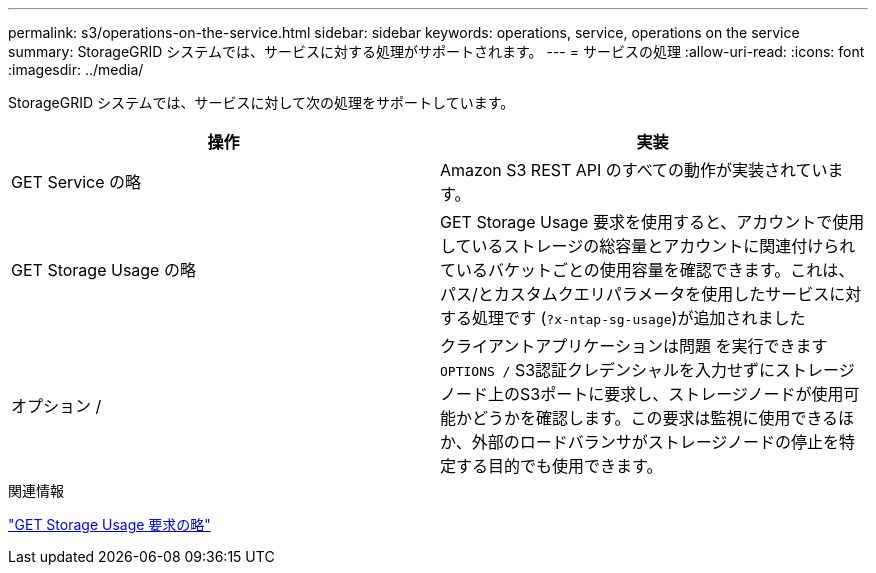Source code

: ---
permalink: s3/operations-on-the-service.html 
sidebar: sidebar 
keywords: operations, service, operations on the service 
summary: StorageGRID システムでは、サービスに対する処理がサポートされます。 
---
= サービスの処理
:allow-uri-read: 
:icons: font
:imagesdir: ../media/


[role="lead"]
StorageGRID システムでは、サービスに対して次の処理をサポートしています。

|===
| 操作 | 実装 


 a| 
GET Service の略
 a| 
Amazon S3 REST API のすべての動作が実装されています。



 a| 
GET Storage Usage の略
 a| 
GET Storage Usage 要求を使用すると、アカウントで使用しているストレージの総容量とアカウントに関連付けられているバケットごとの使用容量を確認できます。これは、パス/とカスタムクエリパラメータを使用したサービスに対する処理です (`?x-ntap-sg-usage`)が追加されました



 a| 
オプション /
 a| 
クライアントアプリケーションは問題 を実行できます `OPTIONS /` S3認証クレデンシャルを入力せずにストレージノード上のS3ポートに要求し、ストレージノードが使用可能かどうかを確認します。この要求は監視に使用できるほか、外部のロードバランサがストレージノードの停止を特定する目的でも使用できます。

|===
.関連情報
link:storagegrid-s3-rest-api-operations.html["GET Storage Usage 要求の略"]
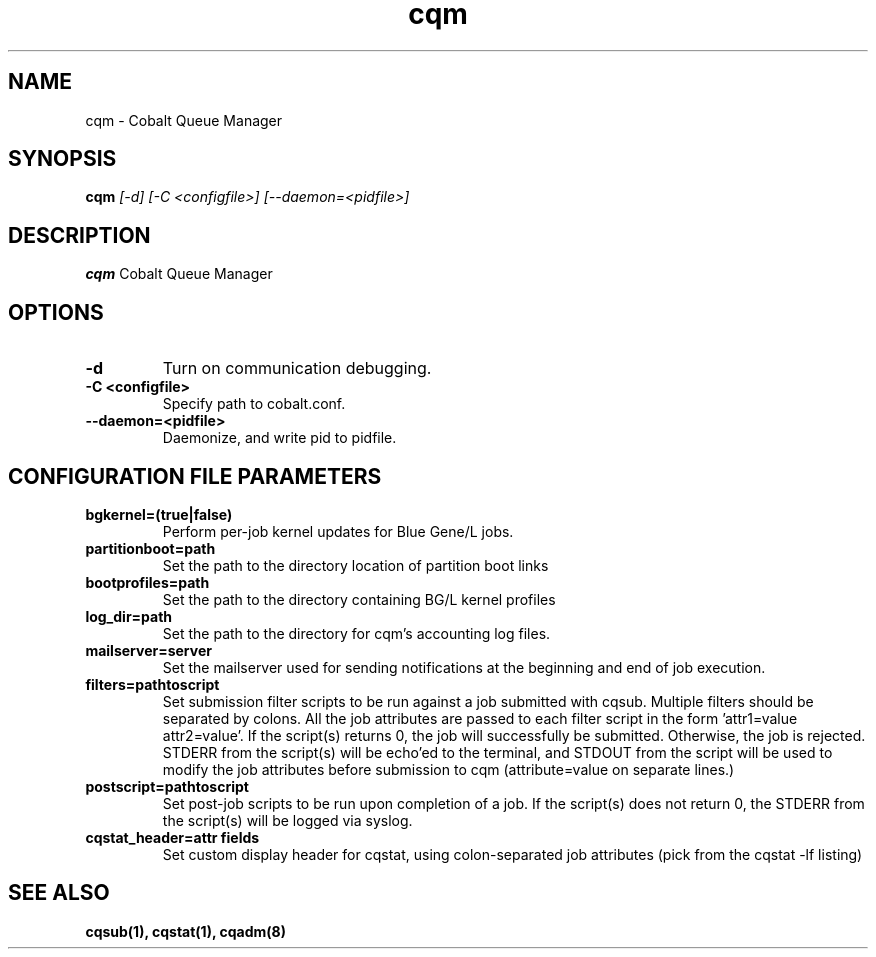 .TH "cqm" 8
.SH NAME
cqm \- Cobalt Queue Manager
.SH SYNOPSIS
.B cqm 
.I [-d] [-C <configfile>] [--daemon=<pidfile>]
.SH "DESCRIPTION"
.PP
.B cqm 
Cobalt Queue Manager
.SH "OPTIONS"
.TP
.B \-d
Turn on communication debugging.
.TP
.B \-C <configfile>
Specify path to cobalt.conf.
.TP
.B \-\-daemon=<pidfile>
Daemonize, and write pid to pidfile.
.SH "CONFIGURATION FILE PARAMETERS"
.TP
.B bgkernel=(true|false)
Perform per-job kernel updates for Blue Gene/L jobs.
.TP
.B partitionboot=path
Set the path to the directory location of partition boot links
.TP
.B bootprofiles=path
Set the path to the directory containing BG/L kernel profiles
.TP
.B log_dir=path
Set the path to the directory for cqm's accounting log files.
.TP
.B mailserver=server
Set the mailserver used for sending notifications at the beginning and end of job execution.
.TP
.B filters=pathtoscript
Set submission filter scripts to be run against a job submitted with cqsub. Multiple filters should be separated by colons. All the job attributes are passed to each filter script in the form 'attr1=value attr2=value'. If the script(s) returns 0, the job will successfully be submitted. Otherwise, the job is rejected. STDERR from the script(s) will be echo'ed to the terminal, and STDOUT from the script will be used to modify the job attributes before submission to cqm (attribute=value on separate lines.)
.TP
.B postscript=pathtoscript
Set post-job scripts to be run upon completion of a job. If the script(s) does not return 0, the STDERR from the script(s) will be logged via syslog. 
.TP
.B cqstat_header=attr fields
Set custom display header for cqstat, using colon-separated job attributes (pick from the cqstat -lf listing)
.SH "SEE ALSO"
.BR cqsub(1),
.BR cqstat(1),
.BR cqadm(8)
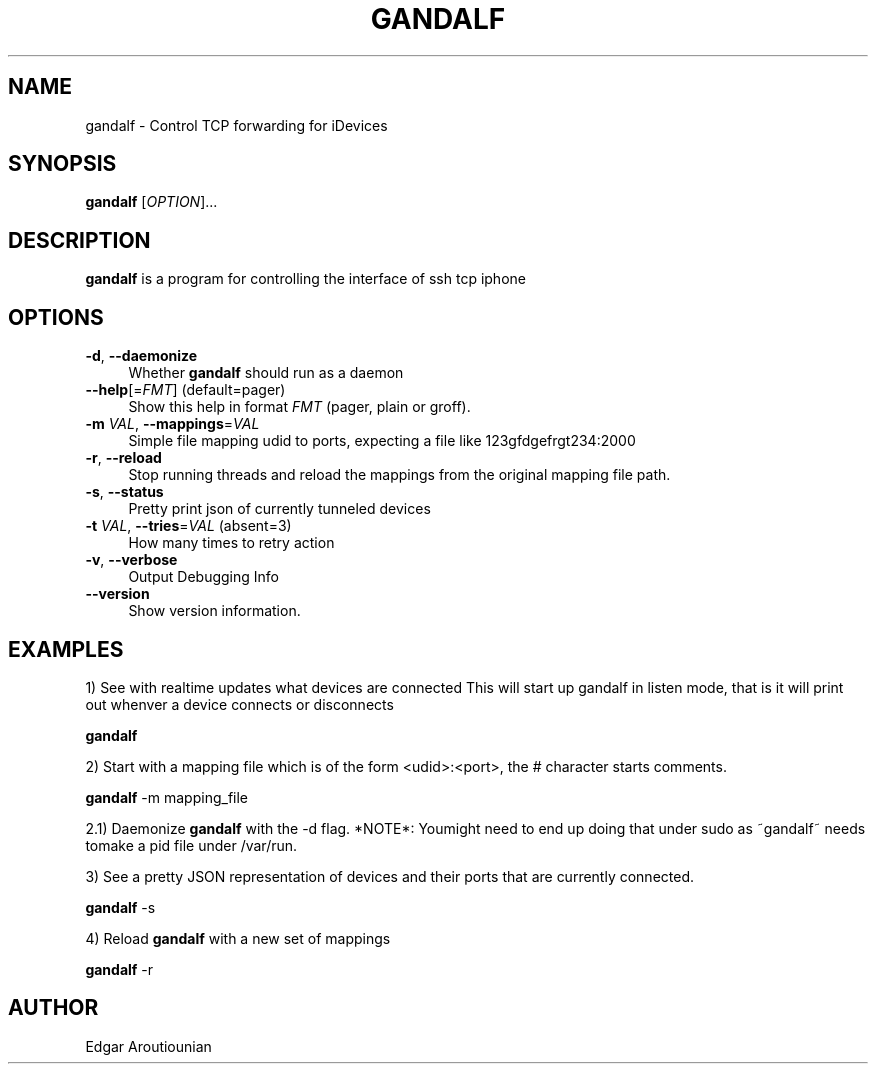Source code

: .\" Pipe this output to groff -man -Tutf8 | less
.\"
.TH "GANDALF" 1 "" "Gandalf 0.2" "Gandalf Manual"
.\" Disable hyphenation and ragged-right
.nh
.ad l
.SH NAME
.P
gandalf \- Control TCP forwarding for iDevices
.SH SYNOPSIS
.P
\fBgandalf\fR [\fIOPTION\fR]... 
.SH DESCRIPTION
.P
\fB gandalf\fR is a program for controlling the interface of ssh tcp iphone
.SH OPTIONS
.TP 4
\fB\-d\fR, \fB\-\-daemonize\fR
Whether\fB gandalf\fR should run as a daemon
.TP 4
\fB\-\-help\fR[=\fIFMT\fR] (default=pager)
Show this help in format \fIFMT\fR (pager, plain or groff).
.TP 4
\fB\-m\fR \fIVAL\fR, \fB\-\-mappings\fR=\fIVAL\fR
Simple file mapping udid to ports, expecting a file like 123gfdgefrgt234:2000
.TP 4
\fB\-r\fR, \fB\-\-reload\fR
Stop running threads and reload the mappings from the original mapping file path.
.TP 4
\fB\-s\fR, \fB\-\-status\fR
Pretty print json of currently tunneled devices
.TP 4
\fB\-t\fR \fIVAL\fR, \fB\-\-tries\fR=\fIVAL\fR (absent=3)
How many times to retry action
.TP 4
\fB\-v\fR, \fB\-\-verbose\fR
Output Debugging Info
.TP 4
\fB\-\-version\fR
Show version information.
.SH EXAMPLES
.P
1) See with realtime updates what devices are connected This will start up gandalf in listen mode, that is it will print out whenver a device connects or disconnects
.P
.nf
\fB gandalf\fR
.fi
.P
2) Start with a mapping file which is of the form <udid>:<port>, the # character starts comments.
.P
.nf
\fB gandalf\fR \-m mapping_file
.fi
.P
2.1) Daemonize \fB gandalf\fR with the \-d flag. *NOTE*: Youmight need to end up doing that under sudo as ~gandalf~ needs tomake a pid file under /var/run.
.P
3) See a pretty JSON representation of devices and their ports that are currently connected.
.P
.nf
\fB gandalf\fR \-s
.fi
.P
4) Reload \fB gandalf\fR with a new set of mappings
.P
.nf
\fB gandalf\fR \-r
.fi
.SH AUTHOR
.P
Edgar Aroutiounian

* What you need to do *
The answer is each line from the entries above in which the word "mappings" occurs.

* Exercise solution *
\fB\-m\fR \fIVAL\fR, \fB\-\-mappings\fR=\fIVAL\fR
Stop running threads and reload the mappings from the original mapping file path.
4) Reload \fB gandalf\fR with a new set of mappings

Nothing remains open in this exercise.